Réaction des étudiant·e·s au plan budgétaire provincial 2019–2020.

Béatrice Malleret | Le Délit

Depuis la manifestation du 15 mars, le ministre de l’Environnement, Benoit Charette, s’est hâté de rencontrer le collectif étudiant La Planète s’invite à l’Université (LPSU). Le groupe a accepté une discussion le 22 mars passé, soit le lendemain du dépôt budgétaire. Un comité de recherche s’est  formé du côté des étudiant·e·s, pour ratisser la section environnementale du budget en une nuit pour  répondre convenablement lors des échanges avec le gouvernement.  Le collectif fut largement insatisfait des mesures prises en termes de lutte aux changements climatiques. 

Réflexions sur le Fonds vert

Le budget de la CAQ en matière de lutte contre les  changements climatiques est soutenu par le marché du carbone qui, chaque année, enrichit d’un milliard de dollars le Fonds vert. Malgré son aspect écologique, ce fonds d’investissement pourrait en théorie être redistribué pour des actions qui ne visent pas nécessairement la réduction des gaz à effet de serre. Par exemple, les extensions du réseau de distribution de gaz naturel de la compagnie Énergir sont financées de 75 à 80% par des fonds publics, dont une grande partie est allouée via le Fonds vert. En d’autres termes, ce fonds subventionne la distribution d’une énergie fossile. Cette action pourrait être le résultat du travail des quelque 136 lobbyistes dont dispose Énergir auprès des pouvoirs publics. La distribution de ces fonds ne fait pas l’unanimité, et ce au sein même du conseil de gestion du Fonds vert. 

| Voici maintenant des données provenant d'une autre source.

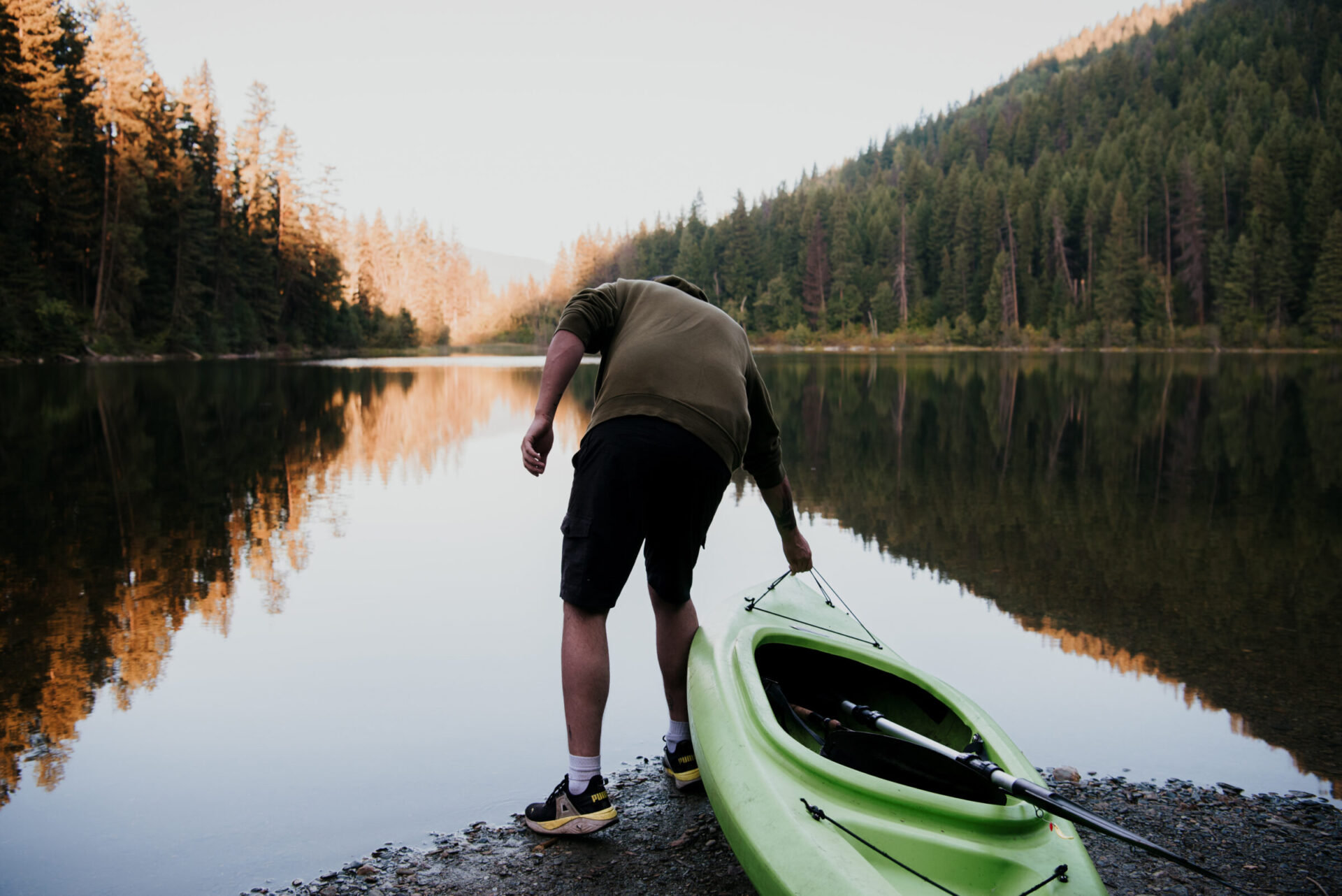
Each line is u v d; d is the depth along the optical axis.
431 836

Actuellement, ce comité de gestion est un groupe indépendant du ministère qui, dans un avis publié en février 2018, avait annoncé, entre autres, que « […] l’électrification des véhicules légers et l’amélioration de l’efficacité du transport des personnes n’ont eu qu’une faible contribution à l’atteinte de la cible de réduction de GES […] ». Non seulement le gouvernement semble ignorer complètement ces recommandations, mais il a aussi l’intention de modifier ce Conseil de gestion jusqu’à présent indépendant afin que ce dernier soit désormais sous la tutelle du MELCC (le Ministère de l’Environnement et de la Lutte contre les Changements Climatiques, ndlr). Selon Normand Mousseau, professeur titulaire en physique à l’Université de Montréal, ce serait une erreur monumentale puisque le MELCC est sujet à d’énormes pressions de la part des autres ministères, pouvant conduire à un détournement  de la distribution des investissements en environnement.

Analyse de la Section 1

D’entrée de jeu, le gouvernement reconnaît mot pour mot que « Les changements climatiques perturbent les écosystèmes et ont des conséquences notamment sur la qualité de vie, la santé, les infrastructures et l’économie ». Les objectifs de réduction d’émissions de gaz à effet de serre (GES) du gouvernement québécois datent de l’accord de Paris, soit 20% de réduction pour 2020 et 37,5% pour 2030. D’après de nouvelles recherches et plusieurs données accumulées de plus en plus précises, le Groupe d’expert·e·s intergouvernemental sur l’évolution du climat (GIEC) affirme qu’une réduction de 45% d’ici 2030 et de 100% d’ici 2050 sont des mesures nécessaires pour limiter le réchauffement climatique à 1,5°C.

De plus, au point 1,4 du budget en environnement, les actions concrètes pour contrecarrer les changements climatiques sont absentes du budget, puisque le gouvernement a décidé de prioriser l’adaptation à l’atténuation, même si une combinaison des deux est nécessaire, selon le GIEC. 

En effet, soutient le groupe, plus les changements climatiques s’intensifient, plus les possibilités de succès de l’adaptation diminuent et plus leurs coûts augmentent. À cet égard, 21,1 millions de dollars seront investis dans les municipalités, alors que, selon les groupes scientifiques AGÉCO et le consortium Ouranos, « les coûts liés à l’adaptation aux changements climatiques pourraient atteindre près de deux milliards de dollars pour les dix grandes villes du Québec, et même le double pour l’ensemble des municipalités du Québec ». 

D’ailleurs, certaines municipalités sont déjà à risque de subir des dommages irréversibles dus à l’érosion côtière, elle-même exacerbée par les changements climatiques, comme les Îles-de-la-Madeleine et la Gaspésie, et aucune mesure concrète n’a été mentionnée pour ces municipalités.